Insiste il numero uno della Cia Umbria: “Si potrebbe ragionare in questa direzione, magari creando una filiera tracciata della carne di cinghiale. In questo modo, si potrebbero recuperare fondi per ripagare il cacciatore, l’agricoltore o permettere agli Atc, gli Ambiti territoriali di caccia, di acquistare reti o strumenti utili per tutelare le coltivazioni. Limitare il numero di cinghiali, facendo una caccia massiccia, e mettere in piedi una filiera i cui proventi andrebbero a indennizzare gli agricoltori o a ripagare il cacciatore che dedica più giornate alla caccia. O dare una mano agli Atc che acquisterebbe le attrezzature utili a evitare il danno della popolazione selvatica”.

C’è una novità: “L’assessore regionale Morroni ha accolto le richieste del mondo venatorio e nostre di aumentare la quota per i rimborsi, per giustificare il fatto che nel 2020, causa covid, molte squadre di cacciatori non hanno potuto cacciare. Con questi soldi, si andrebbero a ripagare i danni all’agricoltura che altrimenti dovrebbero pagare i cacciatori e non sarebbe giusto visto che sono stati inabilitati a fare la loro attività a causa del covid”.

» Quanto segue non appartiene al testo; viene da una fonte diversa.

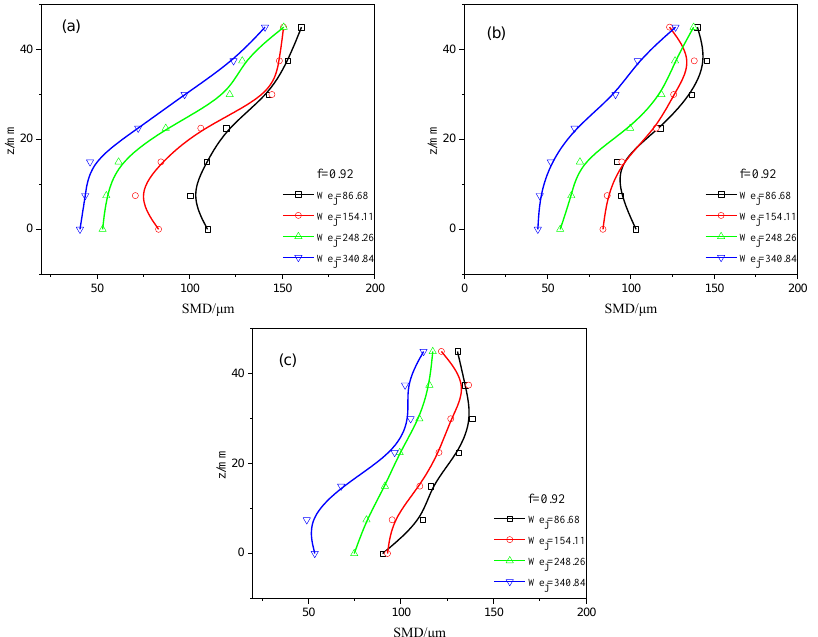
Figure10. Dropletsizedistributionalongthezdirectionfordi ff erentWe j atthesameWe g , ( a ) We g = 4.64, Figure 10. Droplet size distribution along the z direction for different We j at the same We g , ( a ) We g = ( b ) We g = 6.19, ( c ) We g = 4.64, ( b ) We g = 6.19, ( c ) We g = 7.55.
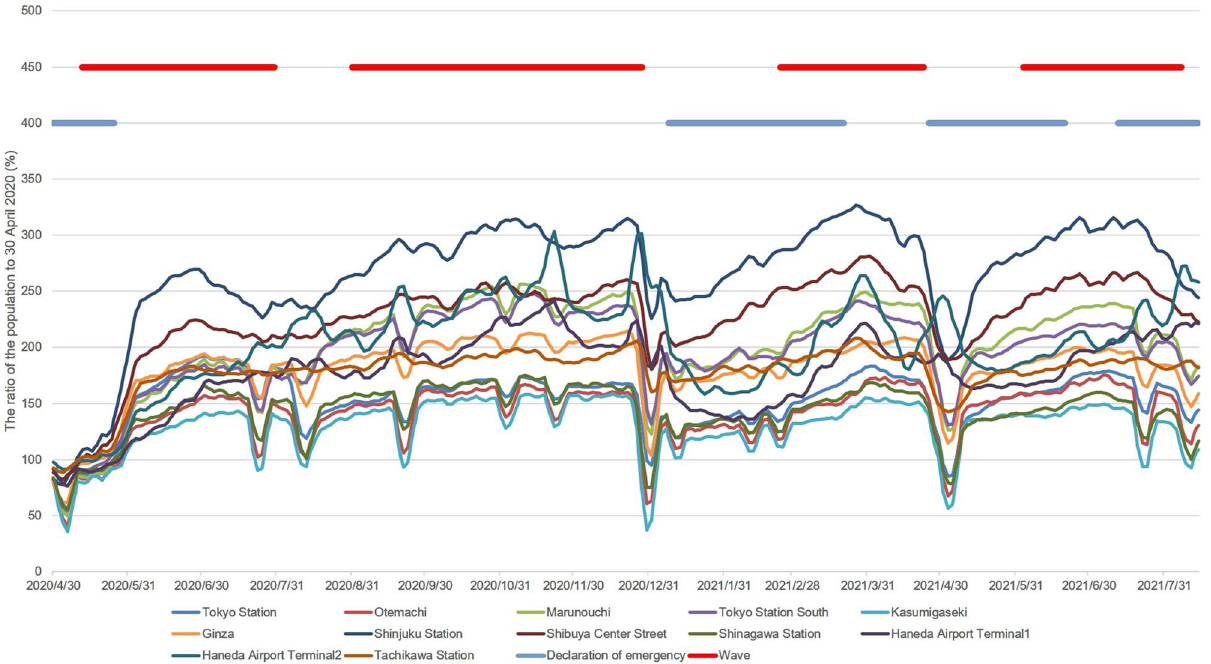
Figure 4. Trends in the number of people at 12 sites, the period of emergency declarations and the period of waves. Only the trend component of the number of people at 12 sites (thin lines) and the period of emergency of declaration (thick blue line) and wave (thick red line) are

Dai cinghiali al biologico: “L’auspicio è che la legge approvata al Senato per lo sviluppo del settore arrivi all’approvazione alla Camera senza modifiche. Dopo quattro passaggi e 10 anni di attesa, speriamo che ciò avvenga. L’Europa, con il New Green Deal, punta ad avere superfici coltivate bio del 25 per cento entro il 2030, poi c’è il consumatore che chiede sempre di più prodotti biologici. Con la legge, avremmo anche risorse per la ricerca, verrebbero stabiliti criteri nazionali per i Distretti biologici. Il futuro Psr metterà a disposizione tante risorse, è un segnale forte che l’Europa vuol dare per una produzione più rispettosa dell’ambiente. L’Italia sul bio è più avanti dell’Europa, siamo al 16% di terreni coltivati contro una media dell’8%. Ma non scordiamo che le risorse servirebbero anche per formare e aiutare le aziende agricole a passare da una coltivazione convenzionale a una biologica, in cui servono più conoscenze agronomiche”.

In ultima analisi, affrontiamo il tema agriturismi: “C’è stata una buona ripartenza, le nostre aziende hanno lavorato bene durante il Ponte. Speriamo che l’estate sia come quella passata, in cui però si è lavorato solo a luglio, agosto e una parte di settembre prima del nuovo lockdown che ha bruciato Natale, Capodanno e Pasqua. Un’azienda agrituristica non può pensare di mantenersi lavorando solo due mesi all’anno. L’auspicio è dunque che l’estate ricalchi quella 2020, ma che poi – vista anche la campagna vaccinale – si possa progettare con calma l’autunno. Che in Umbria è periodo di maggiore fioritura, con gli eventi legati alla raccolta delle olive (Frantoi Aperti), al vino (Cantine Aperte) e al tartufo”.